I highly recommend this beautifully written and produced story from the BBC:

Is this the new Main Street, USA? - - Eliot Stein

It tells the story of Rasha Obaid and Majd AlGhatrif, the owners of Syriana in Old Ellicott City. I have been inside Syriana though I haven’t had food there. That’s something I hope to do as I return to the world post-vaccination. 

There’s a letter to the editor in this week’s Columbia Flier that asks a question about hate crimes. The author supports prosecuting perpetrators of such crimes under the law, but wonders what we all could be doing to prevent these crimes from occurring. How could we be more proactive? 

As I read the BBC piece about a married couple from Syria who have made a home in the United States and joyfully share their culture, I thought about how important it is to learn other people’s stories. Learning other people’s stories can prompt one to engage and enter in to relationships with those one might have avoided or ignored. Enjoying the hospitality at Syriana or engaging in conversation with the merchants at the Common Kitchen are ways we can step over the boundaries that separate us.
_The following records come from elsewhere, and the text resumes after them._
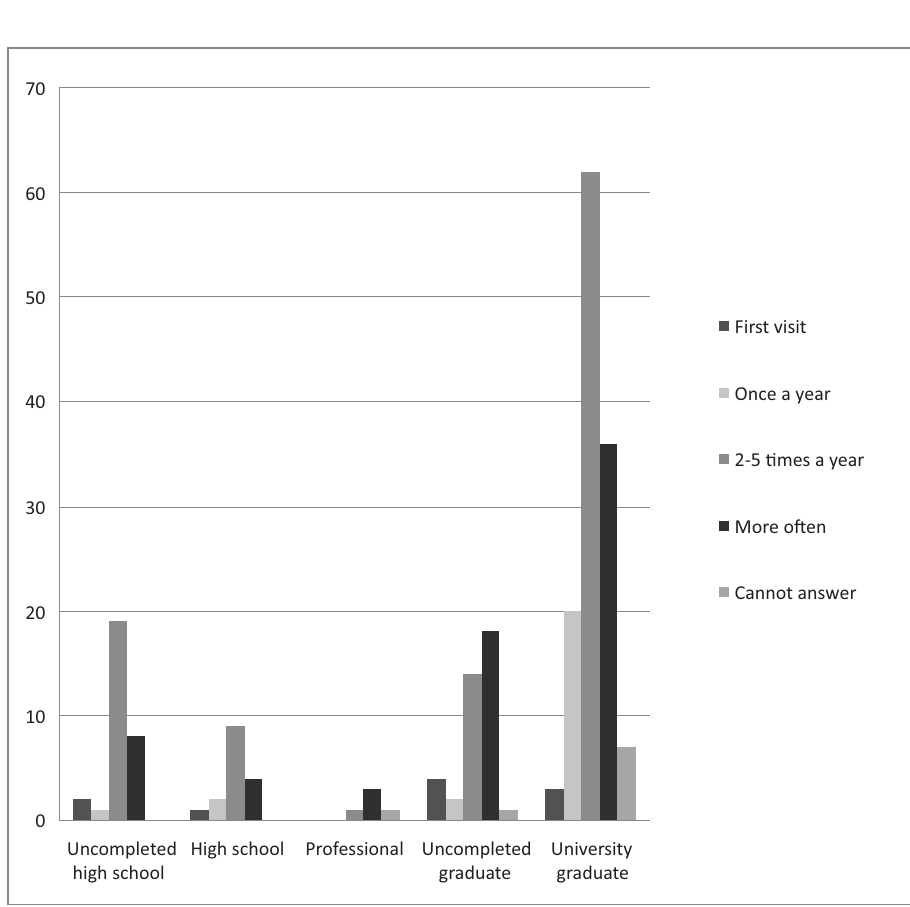
Fig. 9. Correlation between Vilnius festival visits and gender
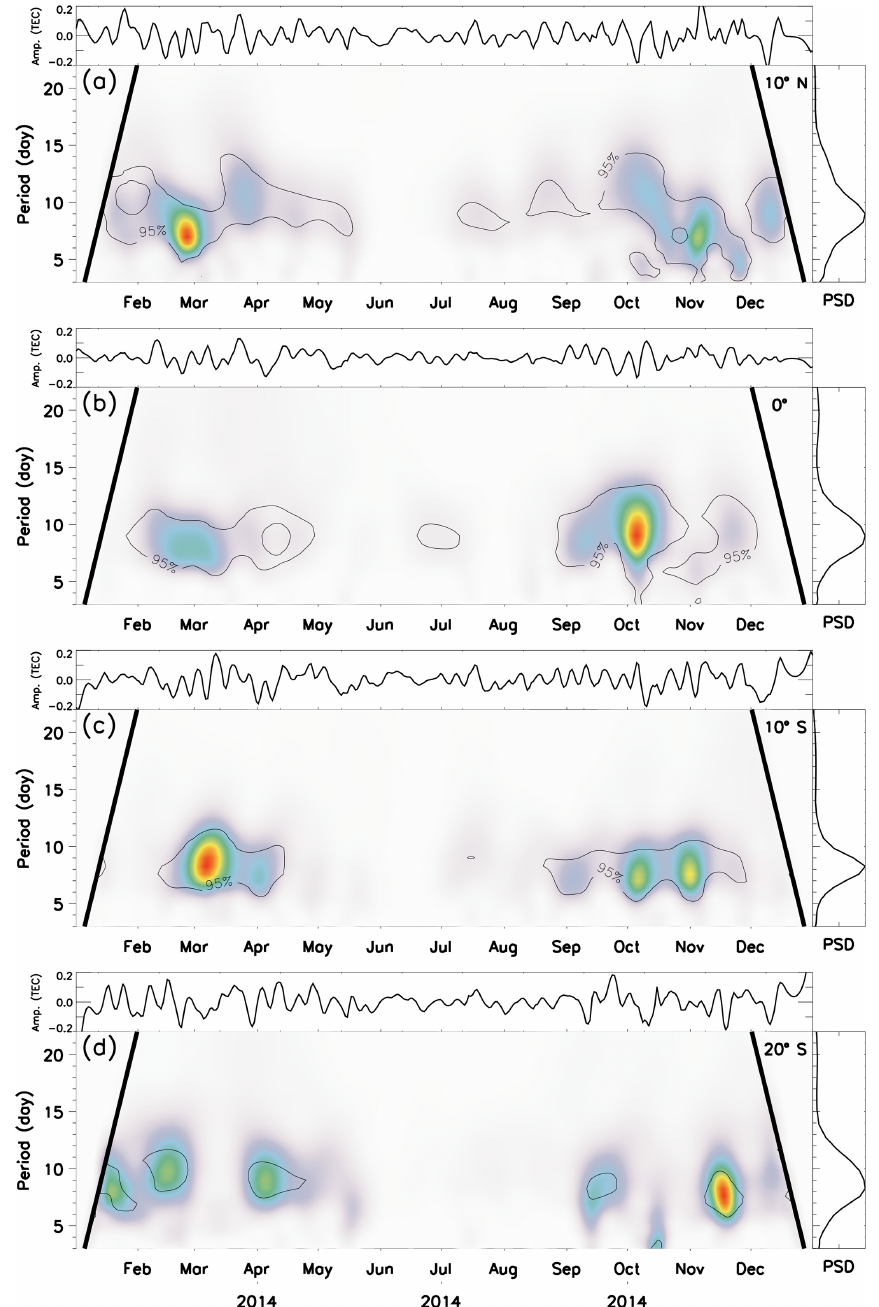
Figure 9. Same as Fig. 5 but for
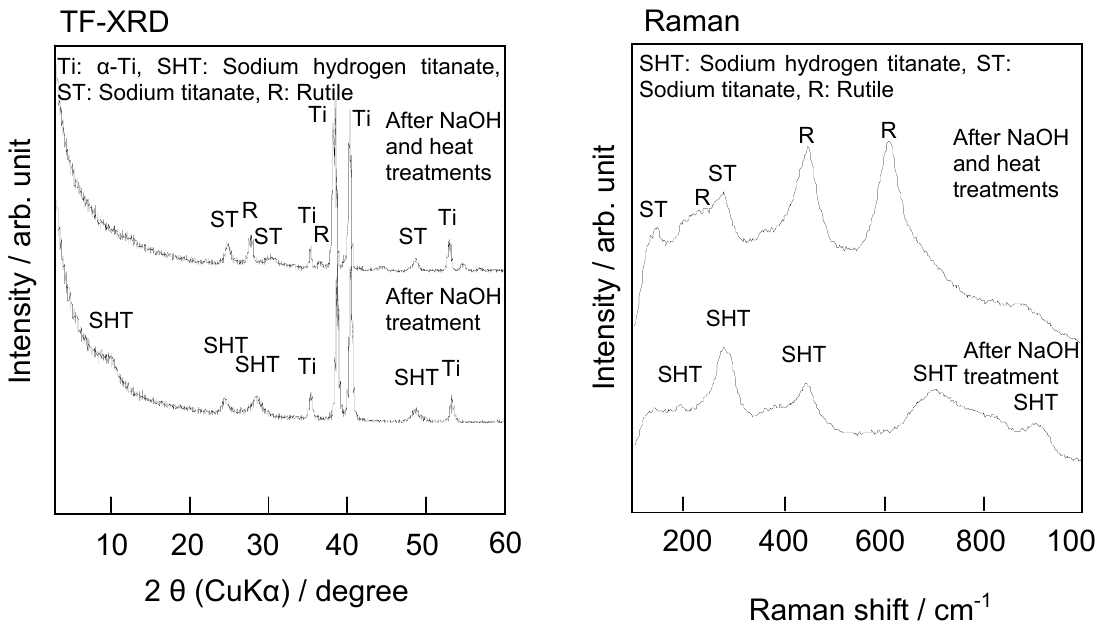
Figure 3. TF-XRD patterns and Raman spectra of surfaces of Ti metals subjected to NaOH and heat treatments.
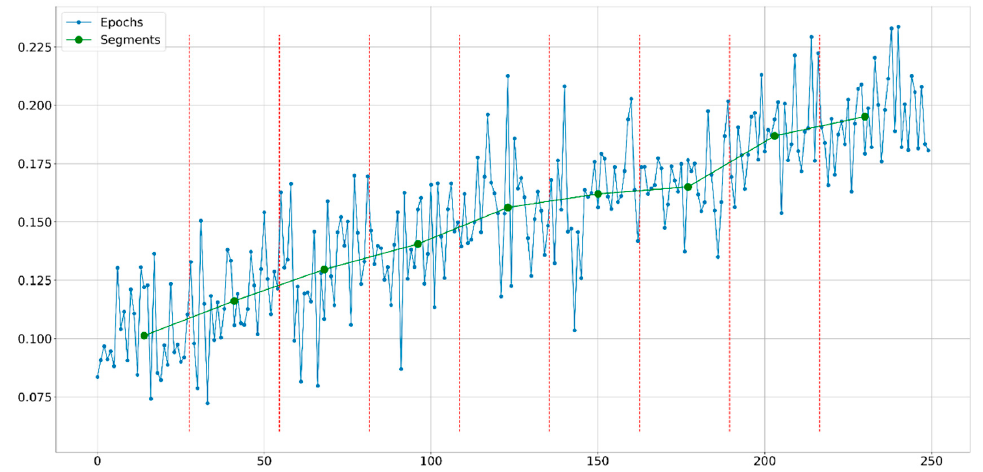
Figure 1. Illustration of segment averaging.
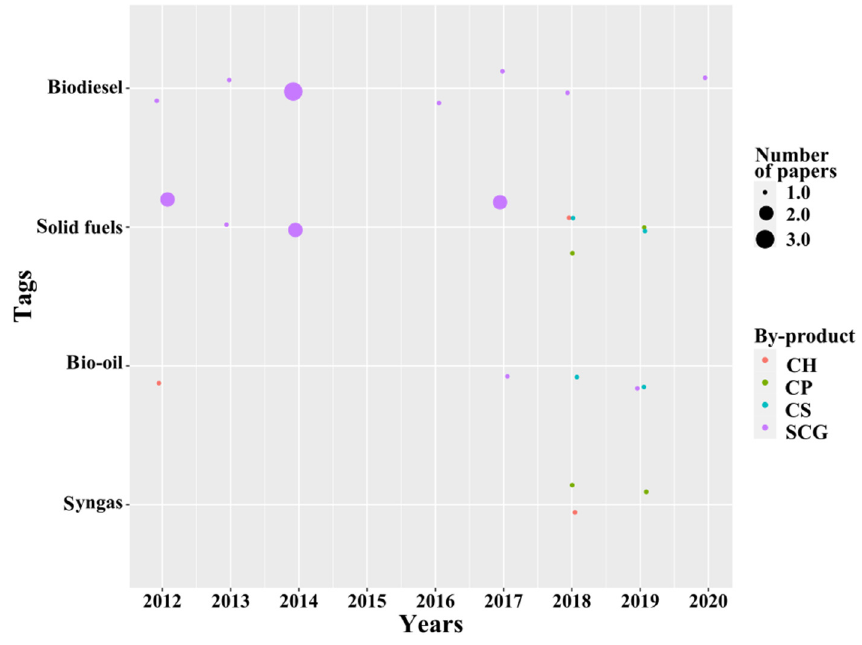
Figure 10. Temporal analysis of biofuels from thermochemical processes.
We begin to become neighbors. 

I think that’s one of the ways we can prevent hate crimes. Taking the time to learn someone’s story can be a first step in seeing shared humanity. Once you can identify with someone else you have begun to build a bridge that supports relationship and rejects hate.

“Communities are stories, and between the floods and the comebacks, we now have a lot of shared stories with the people here,” AlGhatrif said. “We feel like we belong to the story.”.